Looking at the general market, PPC reported ‘muted’ sales of cement in April and May 2020 due to the country’s first coronavirus-related lockdown from late March 2020. Similar to some other countries, construction projects halted and cement plants stopped producing. However, the market bounced back as the restrictions were relaxed with strong sales from June 2020 to September 2020 for the leading producer. It noted that the increase in volumes was mainly due to consumer retail although it noted that government infrastructure cement demand was also starting to be felt. PPC’s cement sales volumes fell by 5 – 10% in South Africa and Botswana from April to June 2020 but then rose by 20 – 25% from July to September 2020. The continuation of this sales momentum was also noted in October and November 2020. Dangote Cement’s operations in the country reported a similar situation, with sales up by 7% year-on-year in the first nine months of 2020 due to a surge in home improvement related demand after the first lockdown ended. Similar to PPC, it reckoned that demand increased by 25 - 30% year-on-year in the third quarter of 2020 as limitations in travel and entertainment led to some people saving money instead.
After the summer sales bounce, producers were soon complaining about rising import levels in the autumn of 2020 with volumes catching up with the amounts recorded in 2019. Hence the ITAC review is a timely reminder of the perils facing local producers.
South Africa’s general coronavirus experience has been an outlier compared to the rest of Africa with higher cases and deaths reported. Yet, it’s still reported lower per capita rates than many comparable countries in Europe and the Americas. Like the UK and Brazil, the country also holds the dubious distinction of having a coronavirus variant named after it.

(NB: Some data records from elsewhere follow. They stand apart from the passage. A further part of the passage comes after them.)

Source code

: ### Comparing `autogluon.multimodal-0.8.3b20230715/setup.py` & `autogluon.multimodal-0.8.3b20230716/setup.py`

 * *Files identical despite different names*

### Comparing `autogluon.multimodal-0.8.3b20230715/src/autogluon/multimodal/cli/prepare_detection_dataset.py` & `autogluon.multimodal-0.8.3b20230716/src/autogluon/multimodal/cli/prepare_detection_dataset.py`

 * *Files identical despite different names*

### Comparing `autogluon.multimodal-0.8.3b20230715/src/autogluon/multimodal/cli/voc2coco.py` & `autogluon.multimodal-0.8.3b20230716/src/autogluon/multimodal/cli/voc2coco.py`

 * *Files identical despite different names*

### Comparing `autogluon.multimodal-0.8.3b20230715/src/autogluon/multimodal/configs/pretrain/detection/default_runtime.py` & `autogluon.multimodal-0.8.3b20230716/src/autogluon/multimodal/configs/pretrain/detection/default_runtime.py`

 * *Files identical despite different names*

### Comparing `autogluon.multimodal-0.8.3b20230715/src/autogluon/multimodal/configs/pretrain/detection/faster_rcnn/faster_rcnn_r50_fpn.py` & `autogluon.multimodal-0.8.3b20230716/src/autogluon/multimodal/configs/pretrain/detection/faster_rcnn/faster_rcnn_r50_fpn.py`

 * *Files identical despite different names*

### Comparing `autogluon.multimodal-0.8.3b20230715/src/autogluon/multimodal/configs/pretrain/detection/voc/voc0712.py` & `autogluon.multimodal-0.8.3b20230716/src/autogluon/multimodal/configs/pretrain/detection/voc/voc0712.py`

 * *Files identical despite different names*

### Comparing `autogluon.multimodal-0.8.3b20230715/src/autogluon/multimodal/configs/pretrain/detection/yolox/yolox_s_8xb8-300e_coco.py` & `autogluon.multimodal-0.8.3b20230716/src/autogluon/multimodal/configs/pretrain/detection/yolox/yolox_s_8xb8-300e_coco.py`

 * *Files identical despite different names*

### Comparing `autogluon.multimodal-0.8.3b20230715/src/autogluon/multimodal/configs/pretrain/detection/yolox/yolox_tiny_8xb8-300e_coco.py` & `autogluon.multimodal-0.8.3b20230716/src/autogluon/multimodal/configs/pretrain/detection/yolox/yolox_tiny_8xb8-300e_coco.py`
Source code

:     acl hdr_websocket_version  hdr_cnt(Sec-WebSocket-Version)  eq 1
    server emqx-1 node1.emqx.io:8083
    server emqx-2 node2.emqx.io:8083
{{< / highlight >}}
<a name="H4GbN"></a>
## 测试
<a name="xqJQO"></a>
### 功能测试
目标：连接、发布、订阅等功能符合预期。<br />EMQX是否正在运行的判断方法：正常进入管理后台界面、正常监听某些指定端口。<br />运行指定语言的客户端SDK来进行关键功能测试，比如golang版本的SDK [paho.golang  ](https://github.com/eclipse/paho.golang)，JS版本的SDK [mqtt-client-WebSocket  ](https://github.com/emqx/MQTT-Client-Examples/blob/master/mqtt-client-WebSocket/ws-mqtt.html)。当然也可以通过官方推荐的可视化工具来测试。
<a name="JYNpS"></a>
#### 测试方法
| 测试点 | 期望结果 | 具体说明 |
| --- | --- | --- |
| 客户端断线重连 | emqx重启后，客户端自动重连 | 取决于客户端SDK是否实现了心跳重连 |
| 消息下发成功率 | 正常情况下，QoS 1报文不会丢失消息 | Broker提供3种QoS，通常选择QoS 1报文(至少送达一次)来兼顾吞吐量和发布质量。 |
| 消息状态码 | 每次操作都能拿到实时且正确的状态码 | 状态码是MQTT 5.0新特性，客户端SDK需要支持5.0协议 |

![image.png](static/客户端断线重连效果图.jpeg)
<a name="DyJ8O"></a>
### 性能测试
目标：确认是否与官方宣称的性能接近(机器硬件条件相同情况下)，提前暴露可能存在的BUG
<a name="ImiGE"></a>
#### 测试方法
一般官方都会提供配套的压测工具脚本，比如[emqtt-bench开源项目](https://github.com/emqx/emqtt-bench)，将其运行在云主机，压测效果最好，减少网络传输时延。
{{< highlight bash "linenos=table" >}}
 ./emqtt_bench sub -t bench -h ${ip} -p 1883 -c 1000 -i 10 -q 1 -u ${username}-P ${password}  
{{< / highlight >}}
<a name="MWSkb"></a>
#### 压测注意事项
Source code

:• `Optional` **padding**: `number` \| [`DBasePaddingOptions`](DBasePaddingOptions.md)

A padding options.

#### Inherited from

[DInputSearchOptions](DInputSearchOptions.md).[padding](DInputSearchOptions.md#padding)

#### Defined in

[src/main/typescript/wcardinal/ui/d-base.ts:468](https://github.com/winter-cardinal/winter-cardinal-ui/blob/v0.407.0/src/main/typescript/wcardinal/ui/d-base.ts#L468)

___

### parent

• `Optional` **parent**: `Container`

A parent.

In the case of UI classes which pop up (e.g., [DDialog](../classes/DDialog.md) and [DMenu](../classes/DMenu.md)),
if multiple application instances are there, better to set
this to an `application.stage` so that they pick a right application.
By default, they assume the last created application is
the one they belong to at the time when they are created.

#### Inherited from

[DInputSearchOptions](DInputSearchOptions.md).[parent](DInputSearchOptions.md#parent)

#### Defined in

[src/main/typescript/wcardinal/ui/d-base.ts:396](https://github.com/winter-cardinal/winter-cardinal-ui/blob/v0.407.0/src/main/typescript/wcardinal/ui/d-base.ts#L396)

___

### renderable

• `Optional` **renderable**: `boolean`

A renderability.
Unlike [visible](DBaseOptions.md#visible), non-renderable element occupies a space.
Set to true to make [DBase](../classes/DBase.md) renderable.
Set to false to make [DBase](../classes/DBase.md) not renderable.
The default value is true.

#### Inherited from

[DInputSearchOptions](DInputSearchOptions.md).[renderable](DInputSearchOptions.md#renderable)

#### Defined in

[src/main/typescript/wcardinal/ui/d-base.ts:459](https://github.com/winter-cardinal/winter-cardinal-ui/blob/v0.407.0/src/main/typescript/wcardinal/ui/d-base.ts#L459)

Its cement market appeared to snap back with pent up demand following the lifting of restrictions in common with other countries that implemented tougher public health rules. At which point the importers caught up again a few months later. The effects of South Africa’s second wave of coronavirus led to a lockdown in late December 2020. The effects upon building materials sales are likely to be less drastic than previously because this lockdown has had lighter restrictions compared to March 2020. Surrounded by all of this, the CCSA has sure picked a busy time to start work.